Conceiving of Christ as light as described in this passage might allow us to perceive a connection in content to the first letter of John: “Now this is the message that we have heard from him and proclaim to you: God is light, and in him there is no darkness at all.” —1 John 1:5. Later on, the author of 1 John describes God in more practical, action-oriented terms: “Beloved, let us love one another, because love is of God; everyone who loves is begotten by God and knows God. Whoever is without love does not know God, for God is love.” —1 John 4:7–8. God is love. The God who enters the world as light and word, enters also as love, in fact, is love.

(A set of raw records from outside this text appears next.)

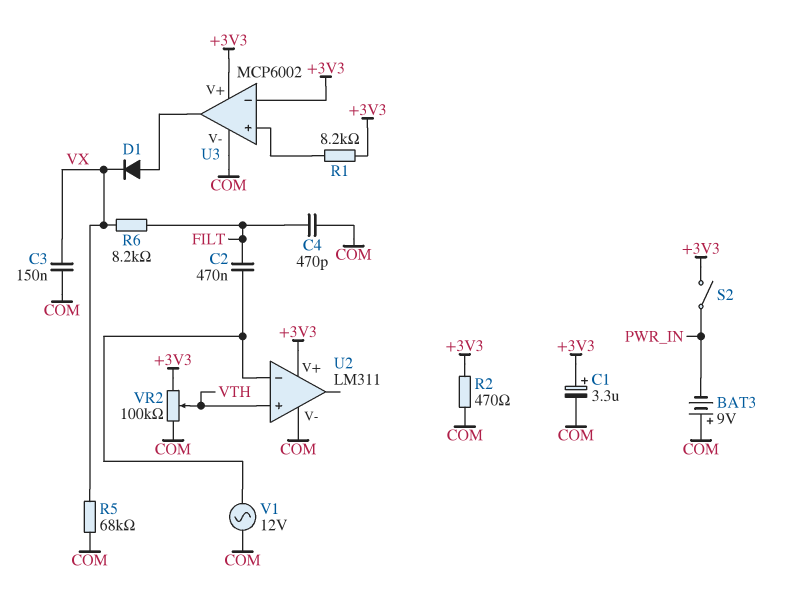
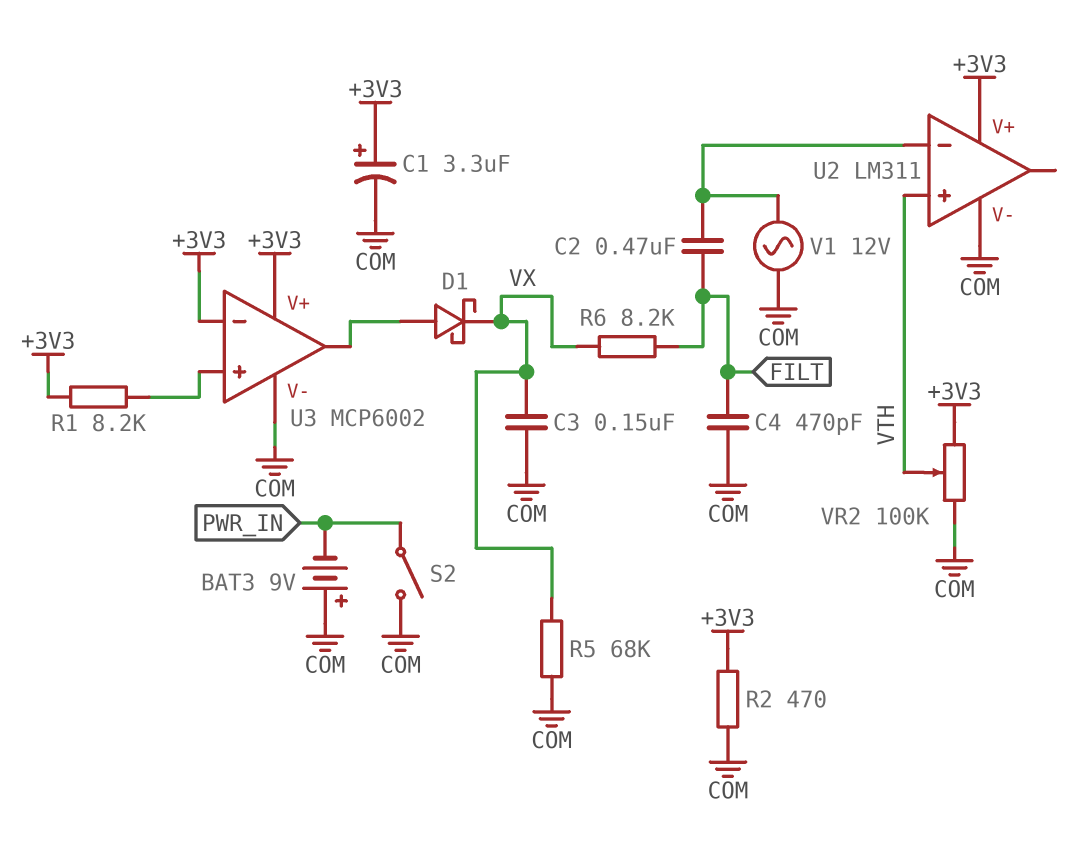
D1: diode (A U3/out, K VX) -> schottky (A U3/out, K VX)
S2: switch (+3V3, PWR_IN) -> switch (COM, PWR_IN)

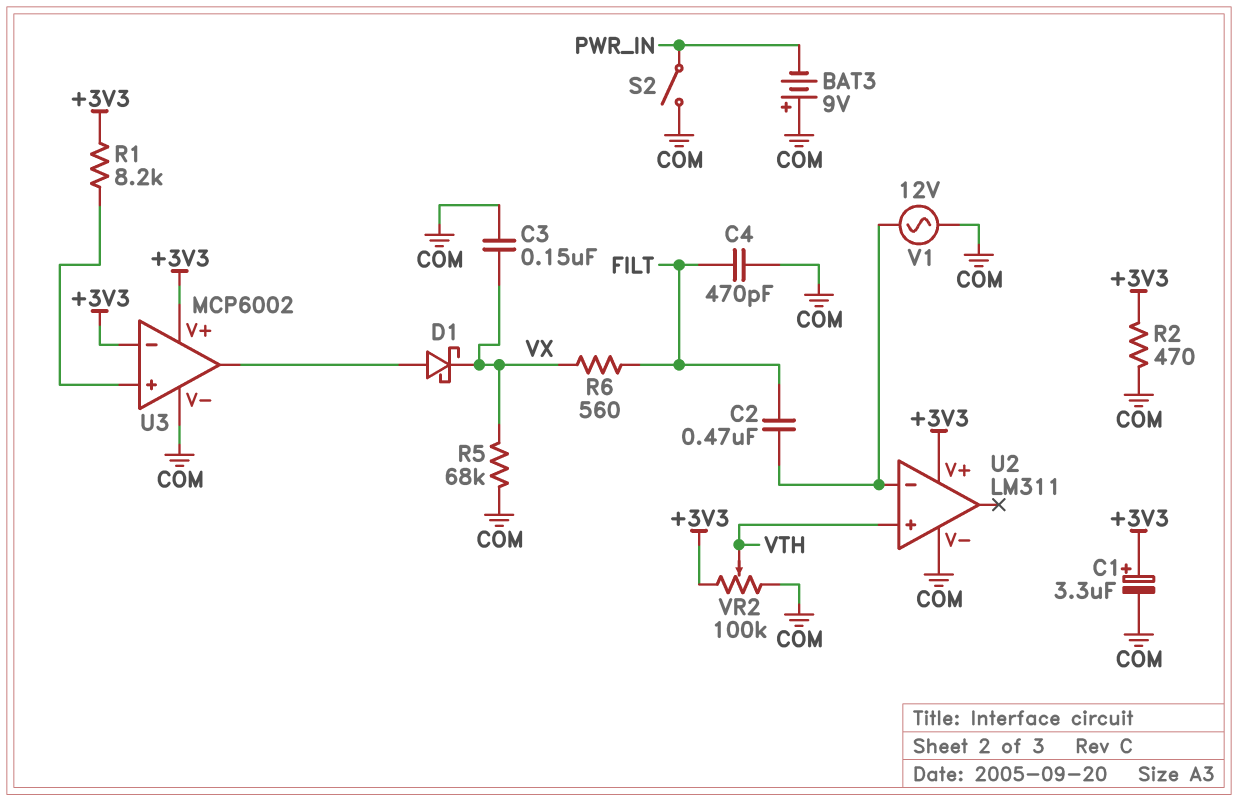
R6: 8.2k (FILT, VX) -> 560 (FILT, VX)

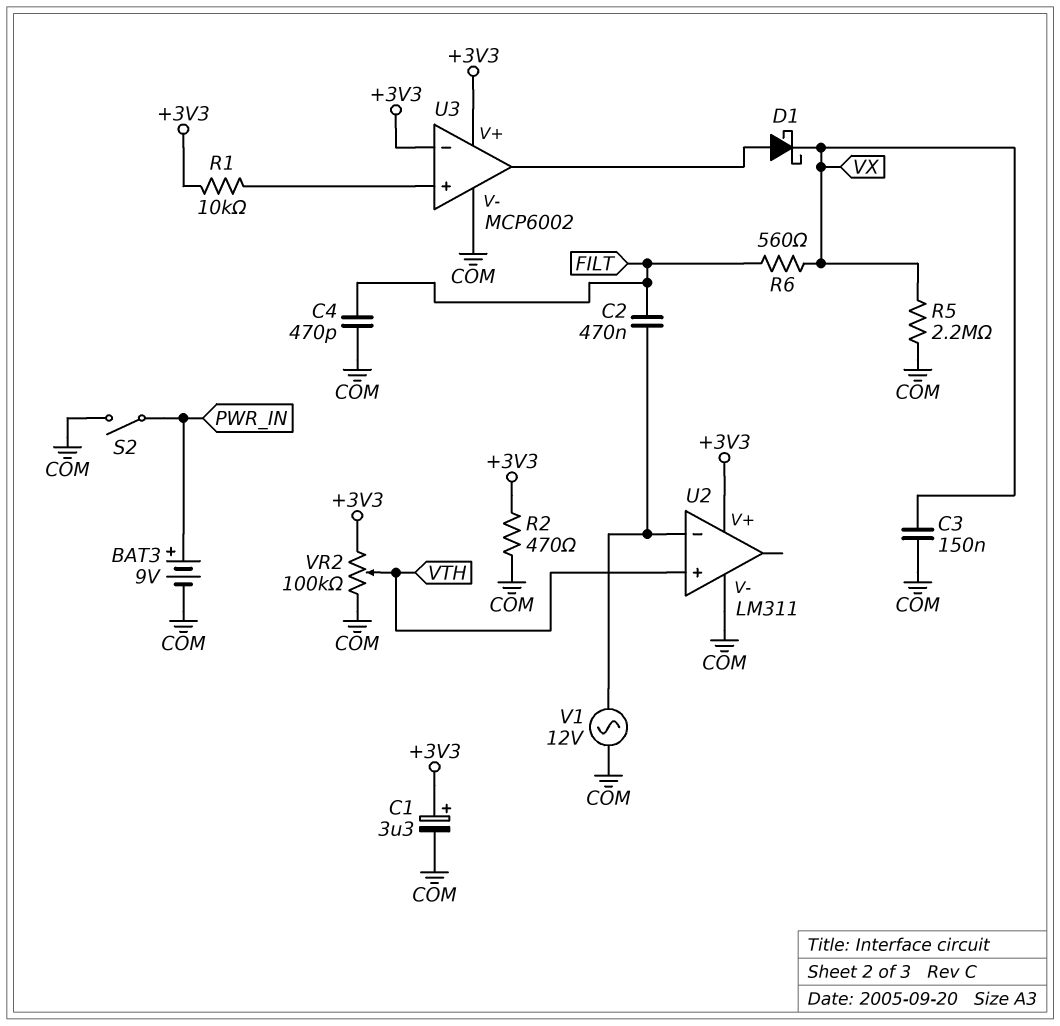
BAT3: 9V (plus COM, minus PWR_IN) -> 9V (plus PWR_IN, minus COM)
R1: 8.2k (+3V3, U3/in+) -> 10k (+3V3, U3/in+)
R5: 68k (COM, VX) -> 2.2M (COM, VX)

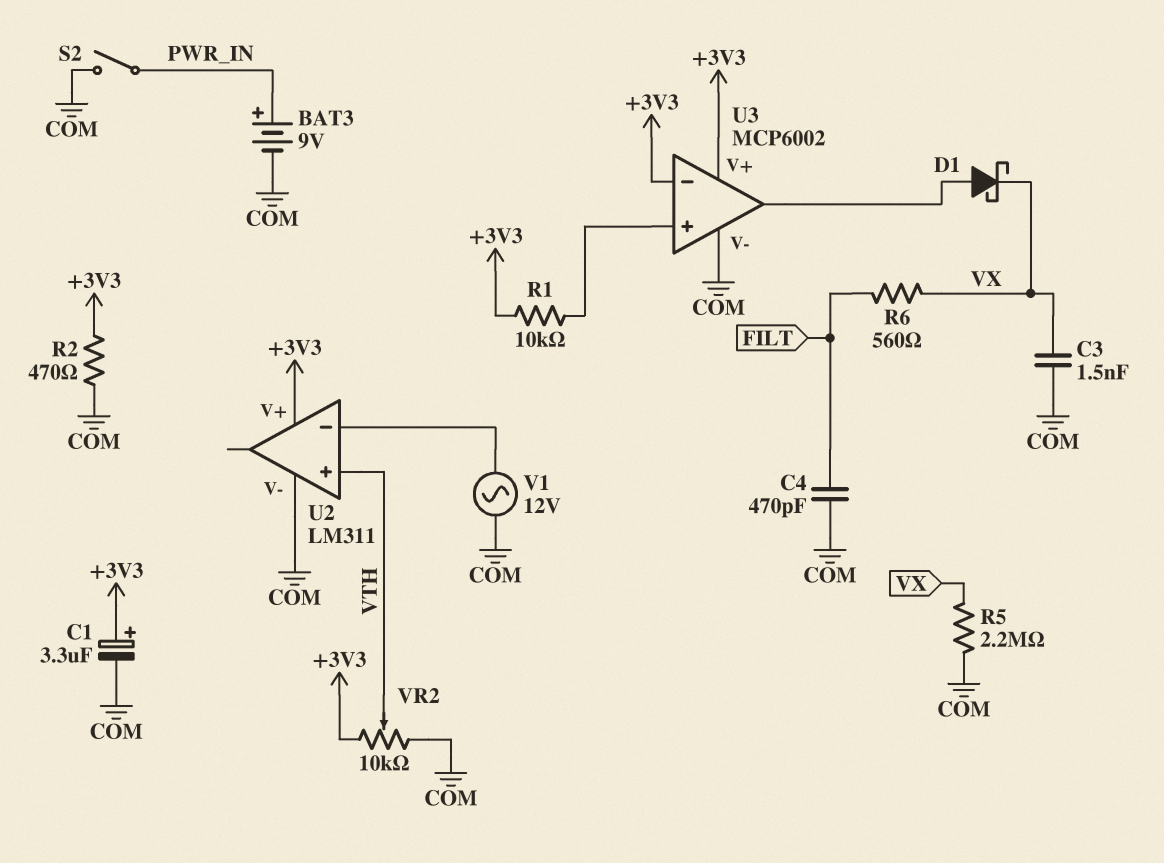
C2: 470nF (FILT, U2/in-) -> none
C3: 150nF (COM, VX) -> 1.5nF (COM, VX)
VR2: 100k (+3V3, COM, wiper VTH) -> 10k (+3V3, COM, wiper VTH)

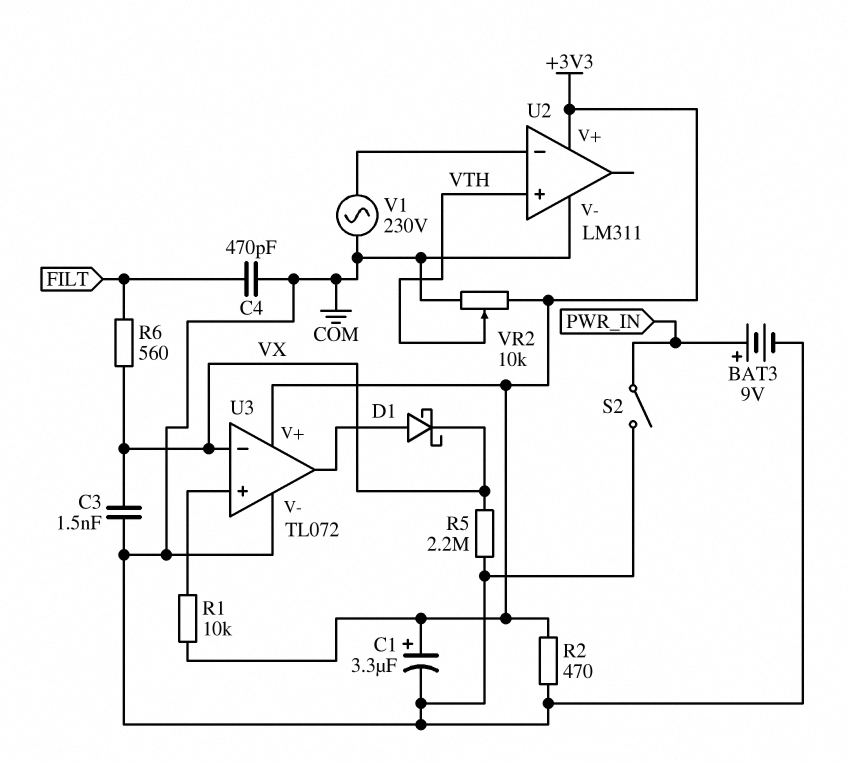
U3: MCP6002 -> TL072
U3 pin in-: +3V3 -> VX
V1: AC 12V (COM, U2/in-) -> AC 230V (COM, U2/in-)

If this is true, then it seems a thoroughly practical exercise for us as professors of the Christian faith to strive to close the perception gap between God and love through various exercises. We might pause each time we intentionally act for the good of a community member and say “God is necessarily present here and now because I have loved,” and we might say the same in the inverse when a member of the community here loves us. The local communities in Wexford have already shown such incredible generosity to our group, and there is certainty of God’s presence in these interactions. There is a vibrancy and joy in the life-giving activity of sharing time, talent, and treasure, a fact which has become apparent to me from only a month’s-worth of interactions with the people of this country and town.
In conclusion, our mission is oriented toward love, and thus oriented toward God, who is love; we are connected to God through perceiving him as light, word, and love. Where, then, is the Catholic Church in this? I assert the Church is an aid in the process of love and knowing God because of the sacraments. “But if we walk in the light as he is in the light, then we have fellowship with one another, and the blood of his Son Jesus cleanses us from all sin.” —1 John 1:7. A continuation of an earlier-referenced passage, the imagery of sacrament is pervasive in this brief verse, for we see in ‘blood of his Son Jesus’ an allusion to the Eucharist, and in ‘cleanses us from all sin’ an allusion to the sacrament of reconciliation. Personal participation in the sacraments and external invitation to others is a portion of our responsibility here. As pilgrims sent on mission to a foreign country in the name of the gospel, light is the image we might ascribe to ourselves amidst the darkness, love is our activity, and word is our medium. May we, through personal prayer & devotion & humility, proclaim the gospel with both word and activity.
Glory be to our Lord and Savior Jesus Christ, who lives and reigns with You in the Unity of the Holy Spirit, One God, forever & ever. Amen.